The trade union bill, which recently received its second reading, confirmed unions’ worst fears of what the Conservatives would do with a majority. Strikes will require 50 per cent turnout to be legal (with those in “essential services” also requiring 80 per cent to vote in favour), employers will be permitted to hire agency staff to replace workers who walk out, and unions will be forced to give 14 days’ notice of industrial action, including any proposed use of placards, loudspeakers, blogs and social media.
At today’s New Statesman fringe at the Lib Dem conference (on what the EU referendum means for workers), TUC general secretary Frances O’Grady observed: “This is the last Lib Dem fringe I’ll be able to address before people who exercise their democratic right to strike in this country are forced to wear armbands, have their Facebook and Twitter accounts trawled and hand over their names and telephone numbers to the police. I’m going to enjoy this while I can but, again, I would like just to put on record my thanks to the Lib Dem MPs and others who have helped us in challenging what is a deeply, deeply illiberal piece of legislation.”
In response, fellow panellist Nick Clegg said he shared O’Grady’s “dismay” at the trade union bill, which he denounced as “gratuitous, unjustified, disproportionate and, from my point of view, recycling lots and lots of measures that I consistently blocked within government.” He added, however: “I do sometimes wish, this is going to sound terribly churlish, I do sometimes wish that your members, who worked so hard to dislodge Lib Dem ministers, realise quite how much we were doing to fend off these attacks on their rights.” It will be up to Tim Farron, who delivers his first conference speech as leader on Wednesday, to persuade trade unionists to take another look at his party.

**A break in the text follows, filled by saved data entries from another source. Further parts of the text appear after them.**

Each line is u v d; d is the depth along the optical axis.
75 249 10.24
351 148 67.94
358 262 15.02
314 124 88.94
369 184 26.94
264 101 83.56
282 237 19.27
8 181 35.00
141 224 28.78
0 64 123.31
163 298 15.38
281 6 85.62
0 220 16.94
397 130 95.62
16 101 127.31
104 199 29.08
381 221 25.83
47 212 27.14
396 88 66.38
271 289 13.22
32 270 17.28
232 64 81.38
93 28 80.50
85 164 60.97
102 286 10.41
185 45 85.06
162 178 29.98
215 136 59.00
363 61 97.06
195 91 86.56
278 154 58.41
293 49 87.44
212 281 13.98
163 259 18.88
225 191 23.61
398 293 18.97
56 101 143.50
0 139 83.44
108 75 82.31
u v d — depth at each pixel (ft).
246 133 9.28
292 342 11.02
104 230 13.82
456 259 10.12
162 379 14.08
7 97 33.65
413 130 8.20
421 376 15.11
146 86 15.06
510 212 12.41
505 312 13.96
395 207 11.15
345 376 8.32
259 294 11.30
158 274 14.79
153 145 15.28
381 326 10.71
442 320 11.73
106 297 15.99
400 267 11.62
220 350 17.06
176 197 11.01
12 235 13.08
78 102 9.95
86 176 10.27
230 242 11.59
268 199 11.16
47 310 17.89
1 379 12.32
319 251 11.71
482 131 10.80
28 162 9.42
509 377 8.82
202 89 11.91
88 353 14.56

Clegg went on to warn that those unions prepared to support EU withdrawal were in danger of “unwittingly doing the job and the handiwork of the right”. He added: “Let’s say, let’s imagine if the trade union movement were to conclude after this renegotiation – we don’t like what it is, we don’t like the Conservatives constantly going on about the single market but not talking about workers’ rights and so on – we are going to, at bes, remain indifferent in this referendum or at worst campaign to leave. And then we leave and then what, and then what? Then we have a weaker economy with fewer jobs and with fewer rights because all the remaining rights will be scrapped in the rubble of our exit from the European Union. And with a Conservative government likely to remain in power for a jolly long time, they’ll probably go even further and remove all sorts of domestic provisions as well. It would be an astonishing boomerang for the left and for the trade union movement.”